* [TASK DETAILS]:
Copy, exactly and without additions, every line in the records below from the one holding "0: (475, 105, 5.75)" through the one holding "17: (350, 269, 1.73)", both ends included.

* [SUPPLIED DATA]:
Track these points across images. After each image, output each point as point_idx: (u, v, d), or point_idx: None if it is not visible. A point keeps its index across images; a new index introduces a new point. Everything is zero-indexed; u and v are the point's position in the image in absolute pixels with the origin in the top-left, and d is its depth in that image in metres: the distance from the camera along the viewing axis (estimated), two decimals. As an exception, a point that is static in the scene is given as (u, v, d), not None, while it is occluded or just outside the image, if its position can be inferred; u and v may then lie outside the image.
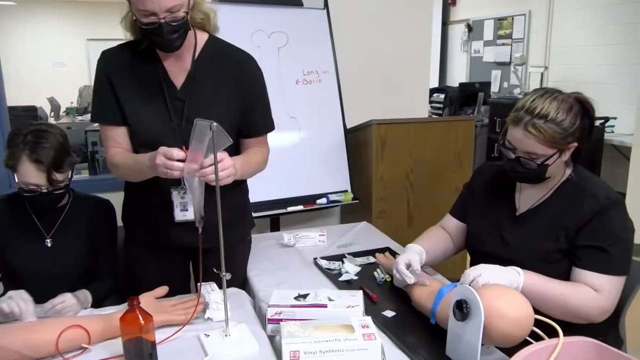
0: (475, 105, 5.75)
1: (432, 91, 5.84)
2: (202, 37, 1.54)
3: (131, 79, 1.50)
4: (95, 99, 1.55)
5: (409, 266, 1.50)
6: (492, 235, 1.55)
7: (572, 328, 1.26)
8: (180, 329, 1.34)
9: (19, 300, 1.35)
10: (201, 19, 1.52)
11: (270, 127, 1.66)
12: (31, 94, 6.90)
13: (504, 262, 1.39)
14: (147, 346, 1.18)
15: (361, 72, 2.98)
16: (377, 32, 3.00)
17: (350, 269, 1.73)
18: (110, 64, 1.51)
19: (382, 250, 1.88)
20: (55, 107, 7.35)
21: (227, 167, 1.33)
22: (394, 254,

* [EXPECTED ANSWER]:
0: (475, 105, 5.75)
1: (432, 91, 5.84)
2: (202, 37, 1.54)
3: (131, 79, 1.50)
4: (95, 99, 1.55)
5: (409, 266, 1.50)
6: (492, 235, 1.55)
7: (572, 328, 1.26)
8: (180, 329, 1.34)
9: (19, 300, 1.35)
10: (201, 19, 1.52)
11: (270, 127, 1.66)
12: (31, 94, 6.90)
13: (504, 262, 1.39)
14: (147, 346, 1.18)
15: (361, 72, 2.98)
16: (377, 32, 3.00)
17: (350, 269, 1.73)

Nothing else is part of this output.